(J.R. Guzzo, publicado no jornal O Estado de S. Paulo em 17 de julho de 2022)
A Argentina acaba de chegar a 65% de inflação anual. Um negócio desses não é para qualquer um – coisa pior só vai se encontrar na Venezuela, ou algo assim, já no clube das economias em situação de rua e sem diagnóstico de estabilização. Não há moeda nacional; o único dinheiro que vale é o dólar, e há muito pouco dólar disponível na praça. O risco da Argentina, nas avaliações que medem a estabilidade econômica dos países, é maior que o da Ucrânia, com guerra e tudo. A dívida externa passa dos US$ 350 bilhões; ninguém sabe como se poderia pagar isso, e o país vive a ladainha das “missões do FMI”, dos “acordos com o FMI” e do “fora FMI”, coisas das quais o Brasil não ouve falar há décadas. A maioria da população não trabalha – vive, e vive mal, das esmolas que o Estado argentino criou e que se tornaram o alicerce da sua “política econômica”.
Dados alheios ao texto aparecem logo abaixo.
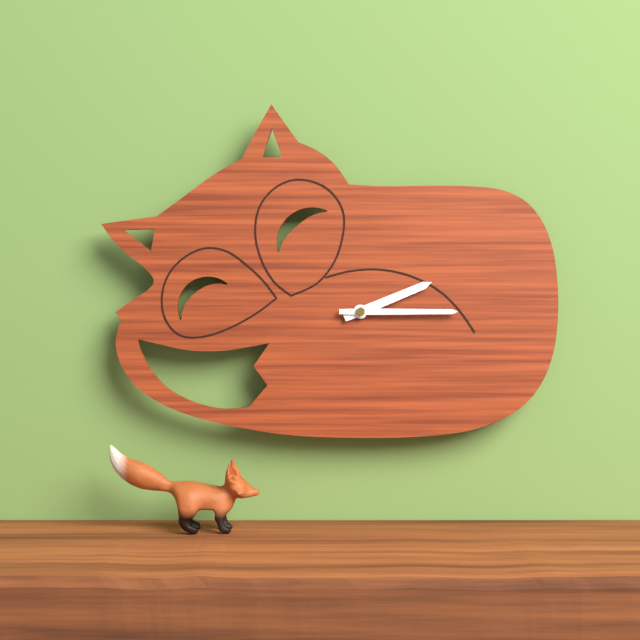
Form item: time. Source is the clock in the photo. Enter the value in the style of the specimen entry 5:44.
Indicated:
2:15
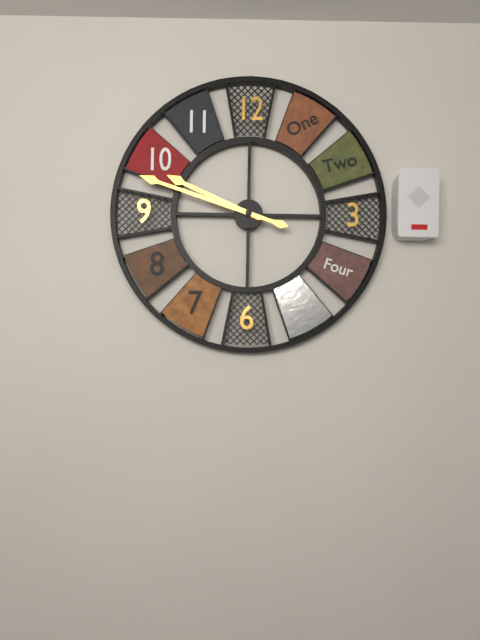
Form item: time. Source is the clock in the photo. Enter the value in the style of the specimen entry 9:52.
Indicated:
9:48
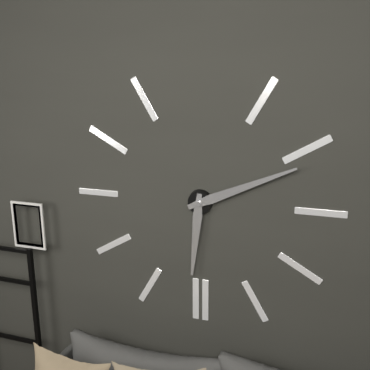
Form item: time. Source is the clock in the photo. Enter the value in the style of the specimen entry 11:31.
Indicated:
6:11
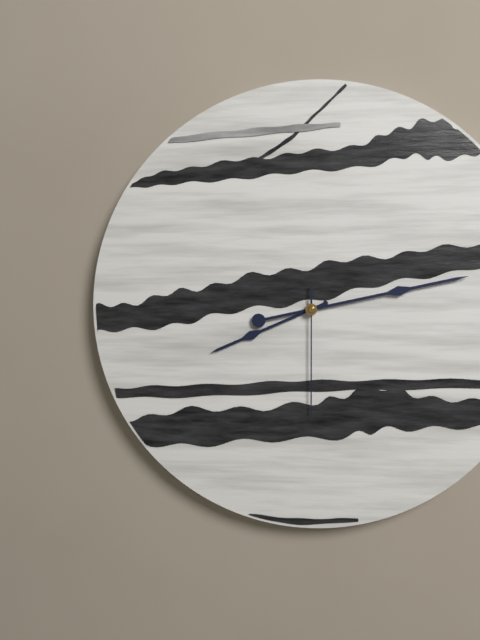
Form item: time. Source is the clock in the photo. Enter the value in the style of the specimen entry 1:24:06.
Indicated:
8:13:30
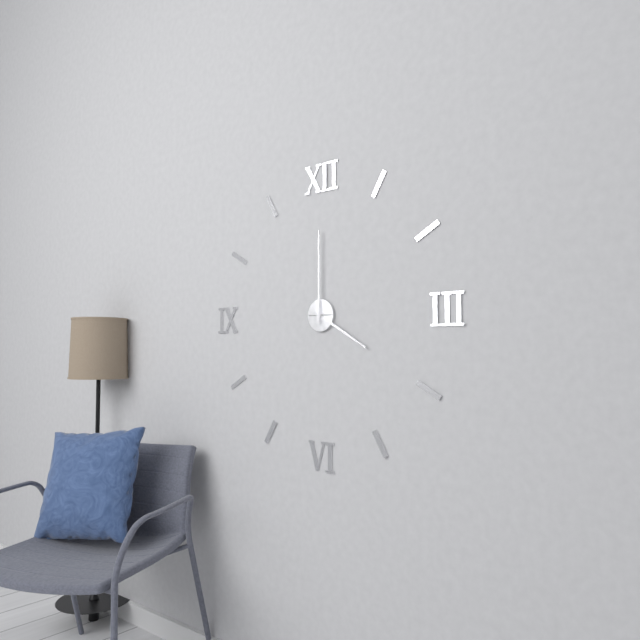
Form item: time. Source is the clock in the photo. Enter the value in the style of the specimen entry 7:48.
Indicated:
4:00
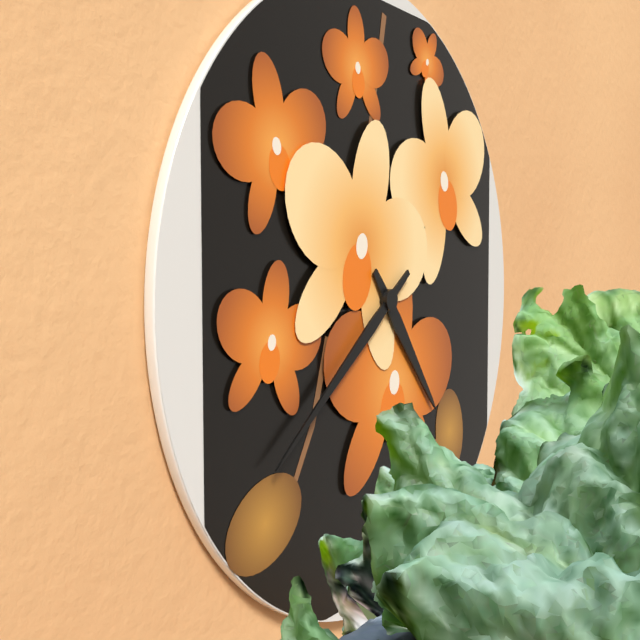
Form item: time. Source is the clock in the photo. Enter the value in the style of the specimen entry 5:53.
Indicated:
4:39
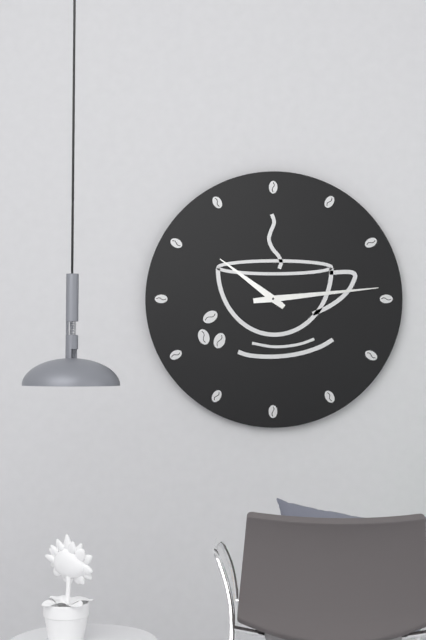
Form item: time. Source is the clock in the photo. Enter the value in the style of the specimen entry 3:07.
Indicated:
10:14
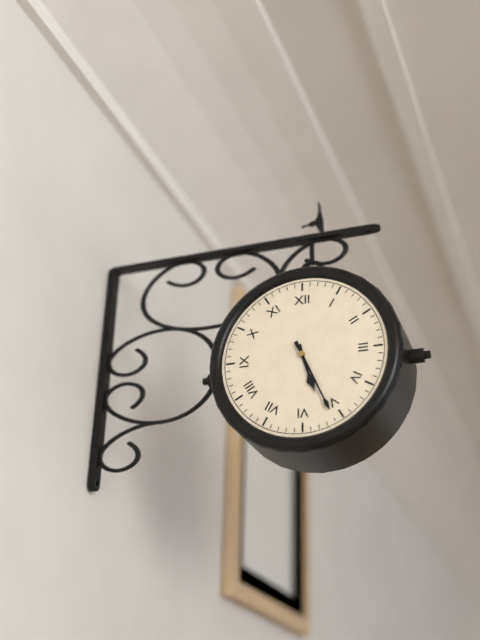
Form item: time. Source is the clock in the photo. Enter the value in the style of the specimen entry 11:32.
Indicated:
5:26
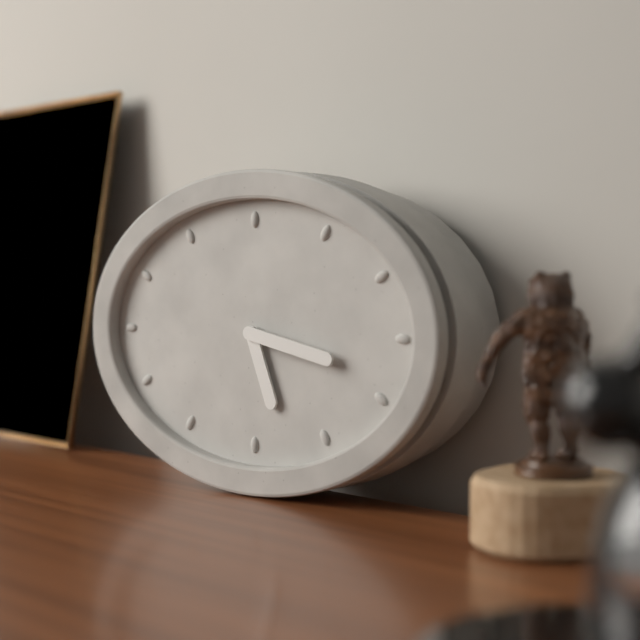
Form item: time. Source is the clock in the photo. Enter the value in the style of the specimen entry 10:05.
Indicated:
5:17
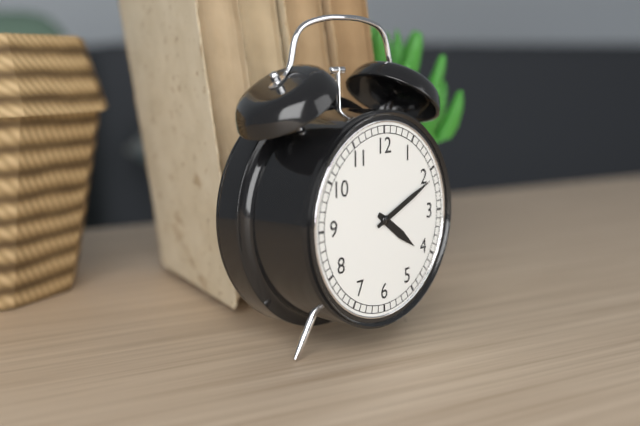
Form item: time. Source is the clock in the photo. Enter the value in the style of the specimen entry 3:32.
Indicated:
4:11
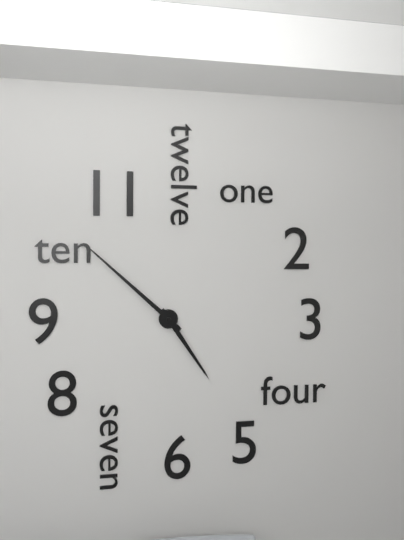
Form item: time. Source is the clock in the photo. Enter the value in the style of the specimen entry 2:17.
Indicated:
4:52
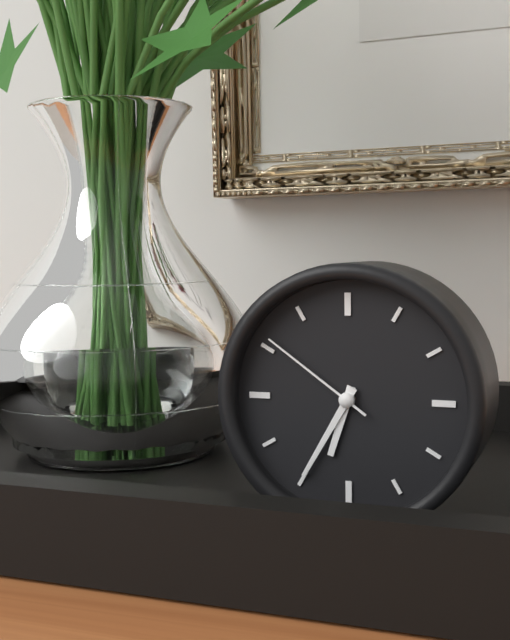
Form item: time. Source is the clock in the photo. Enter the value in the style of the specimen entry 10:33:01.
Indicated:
6:35:51
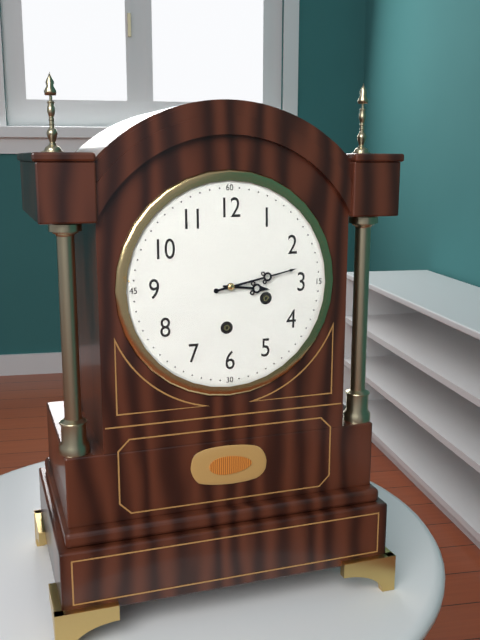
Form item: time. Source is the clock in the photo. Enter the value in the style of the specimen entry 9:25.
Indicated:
3:13
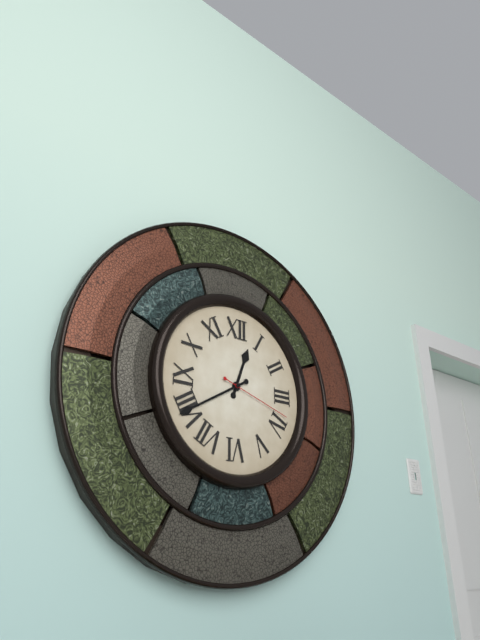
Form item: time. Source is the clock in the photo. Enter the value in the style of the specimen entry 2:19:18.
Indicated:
12:40:18
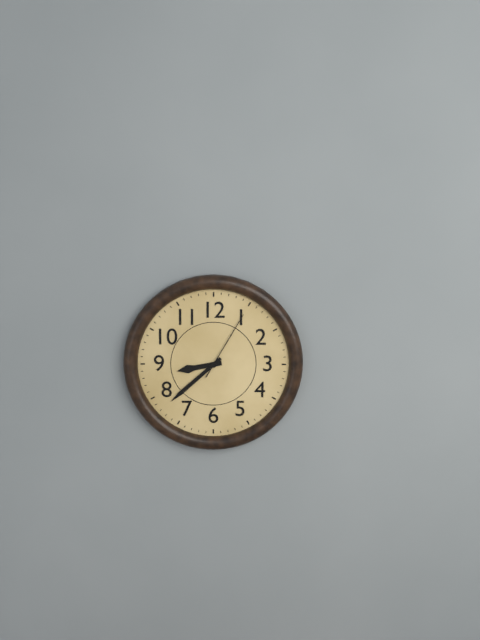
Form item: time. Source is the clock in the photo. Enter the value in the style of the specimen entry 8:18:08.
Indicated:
8:38:05
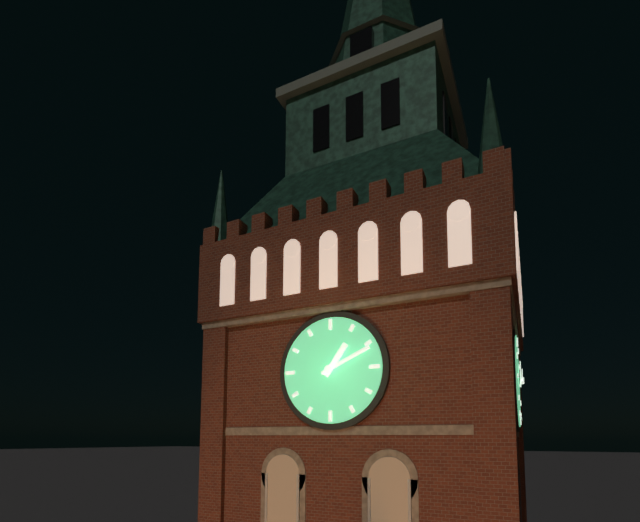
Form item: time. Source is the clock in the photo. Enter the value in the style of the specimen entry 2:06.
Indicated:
1:11
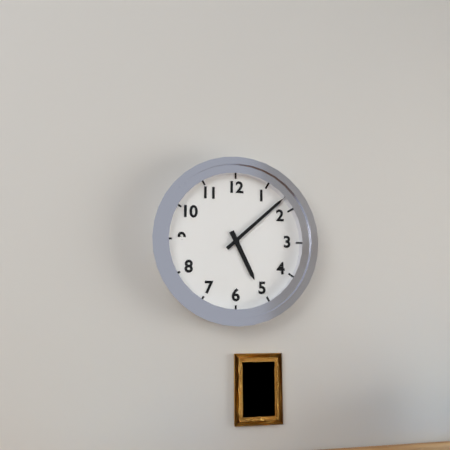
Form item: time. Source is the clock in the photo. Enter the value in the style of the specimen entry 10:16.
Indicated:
5:08
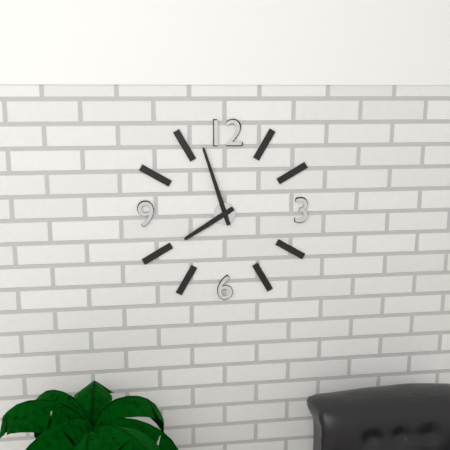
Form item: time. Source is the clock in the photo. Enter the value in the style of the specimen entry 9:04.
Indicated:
7:57
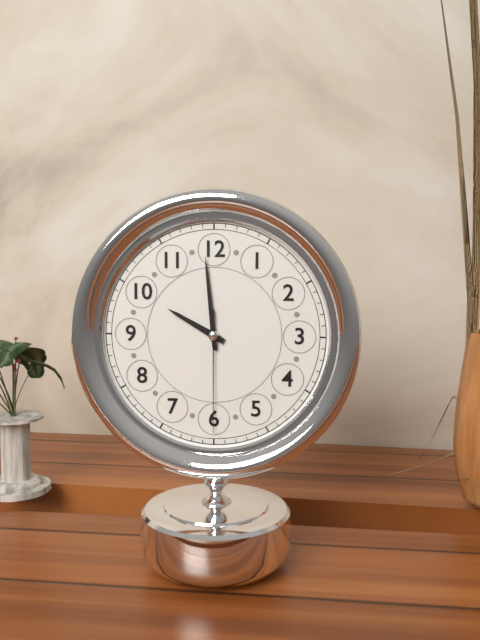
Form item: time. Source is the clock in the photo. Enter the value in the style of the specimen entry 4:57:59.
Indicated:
9:59:30
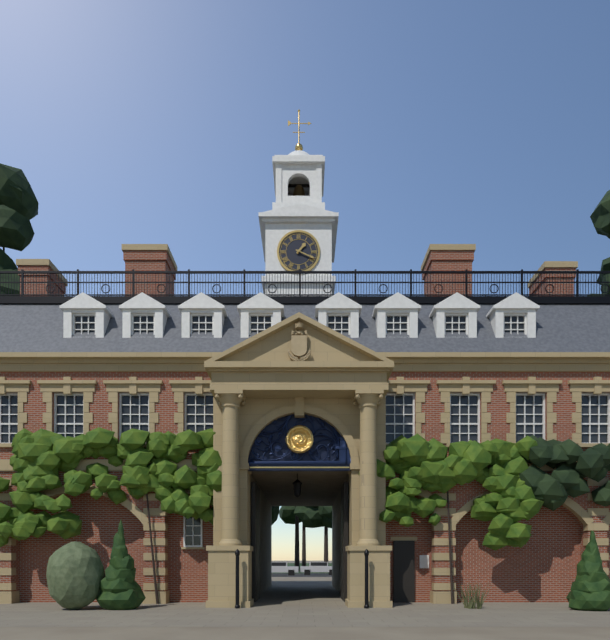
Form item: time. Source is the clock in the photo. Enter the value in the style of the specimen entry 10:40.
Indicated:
1:19
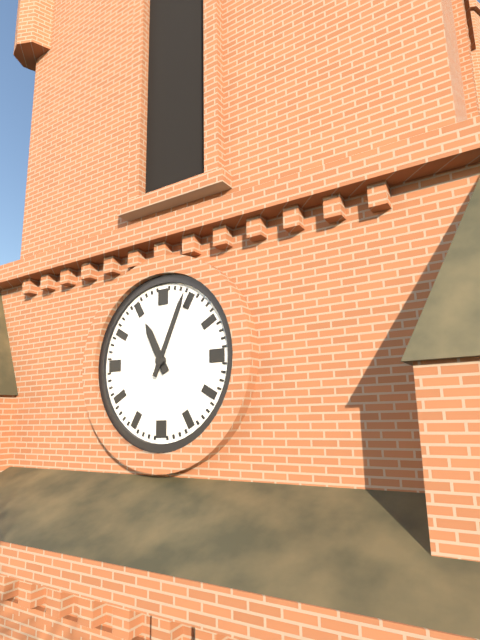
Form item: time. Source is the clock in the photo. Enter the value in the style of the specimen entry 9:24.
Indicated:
11:04
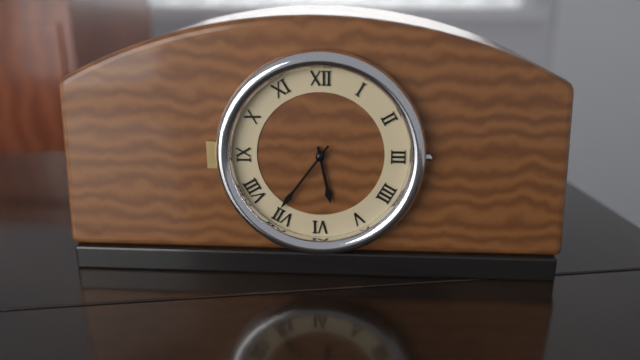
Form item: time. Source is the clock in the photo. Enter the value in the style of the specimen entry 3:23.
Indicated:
5:36
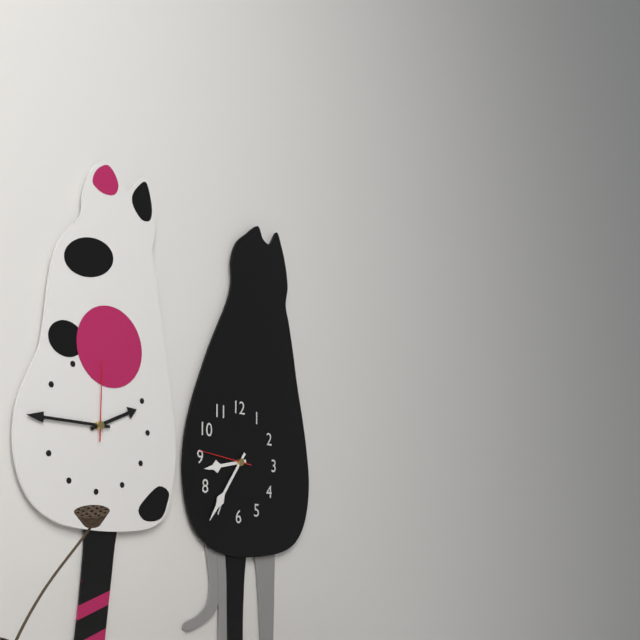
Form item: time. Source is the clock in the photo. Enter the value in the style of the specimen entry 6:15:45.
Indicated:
8:36:46
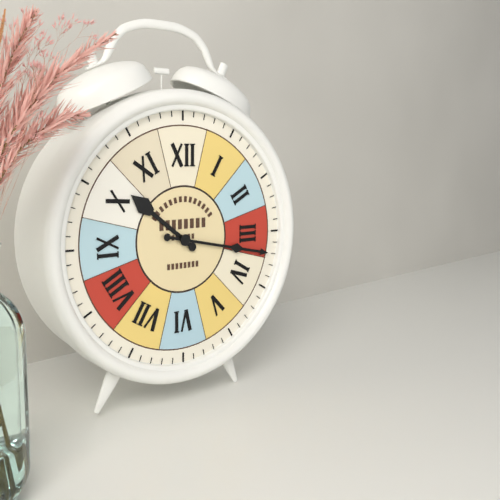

Cada uma dessas desgraças é fruto direto do “peronismo” – um sistema político, econômico e social de enriquecimento constante do Estado e de empobrecimento também perene da população. O Estado, por este sistema, concentra o máximo da renda nacional e assume a função de distribuir para as pessoas a riqueza que arrecadou; chamam isso de “justiça social”. Obviamente, na hora de fazer a distribuição do que foi arrecadado, os privilegiados pelo partido político do governo se dão muito bem, e a maioria da população fica com alguma coisinha. Não apenas fica com pouco: o sistema se opõe brutalmente à ideia de que o trabalho deve ser a fonte de sustento e de eventual prosperidade para a população, e força o máximo possível de argentinos a viver na dependência do Estado. Não há economia que possa funcionar assim.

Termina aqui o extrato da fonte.